While thousands of restaurants have waged a war against online food aggregators like Zomato and Swiggy, the online delivery platforms have increased the restaurant sales by 30%.
While thousands of restaurants have waged a war against online food aggregators like Zomato and Swiggy, the online delivery platforms have increased the restaurant sales by 30%. Backed by a gamut of factors including better brand visibility and larger consumer base access, restaurants have witnessed a 1.3 times increase in revenues. “Online partnerships have enabled restaurants to increase overall top line by 30% via a large consumer base and strong brand impact,” according to a recent report by business management consulting firm RedSeer. The report added that restaurants improved on their bottom-line as well as online partnerships helped them with improved kitchen utilization.

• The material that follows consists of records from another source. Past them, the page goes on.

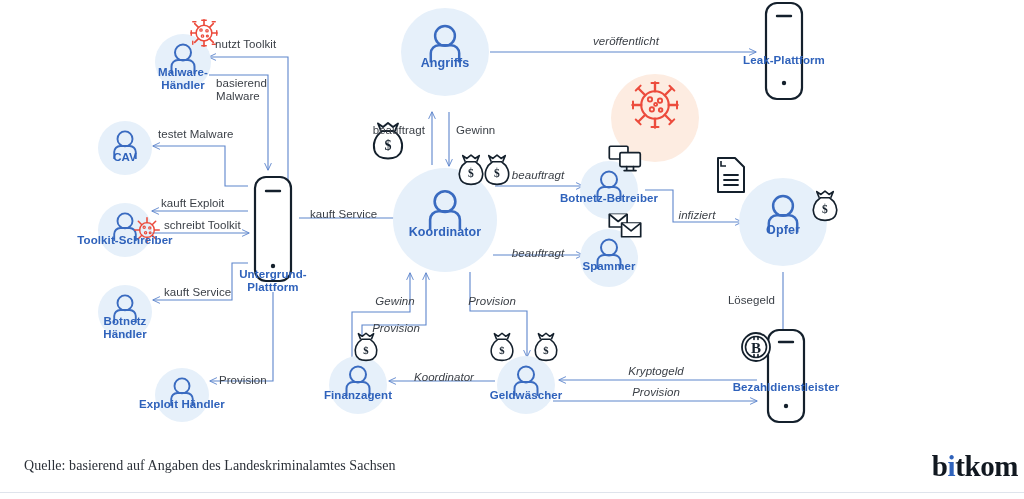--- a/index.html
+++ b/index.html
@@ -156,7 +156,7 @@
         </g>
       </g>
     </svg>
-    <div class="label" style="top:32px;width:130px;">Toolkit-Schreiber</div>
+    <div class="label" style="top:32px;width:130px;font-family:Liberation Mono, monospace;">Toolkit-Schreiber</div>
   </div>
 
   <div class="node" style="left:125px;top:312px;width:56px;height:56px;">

With the arrival of food service aggregators, there has been a decrease in the number of orders which were placed via phone, takeaways and dine-ins. The same has been replaced and scaled up by online orders, according to the report. Significant shrinking has been observed in takeaway and phone based ordering which fell from 20% and 10% respectively to 5% each.
However, many restaurants have recently logged out of these platforms alleging unfair trade practices and heavy discounts by these platforms. United under Bengaluru-based NRAI (National Restaurants’ Association of India), the restaurants are now demanding an end to the discounting policies of these platforms. Issues were also raised about Zomato’s paid subscription program Zomato Gold and NRAI alleged that several bargain hunters are hurting some restaurants.
Zomato was quick to acknowledge “mistakes” on its part and said that it will make amendments to the Gold program. In a letter which was circulated among partners, Zomato said that it will limit a Gold subscription to single user per day and won’t allow multiple logins as some customers abused the subscription by sharing login IDs. Many other changes were also proposed. However, the same didn’t get the approval of NRAI president who called it “another attempt to stuff out old wine in a new bottle. It’s a tweak in the drug which does not solve the addiction,” Rahul Singh had said earlier.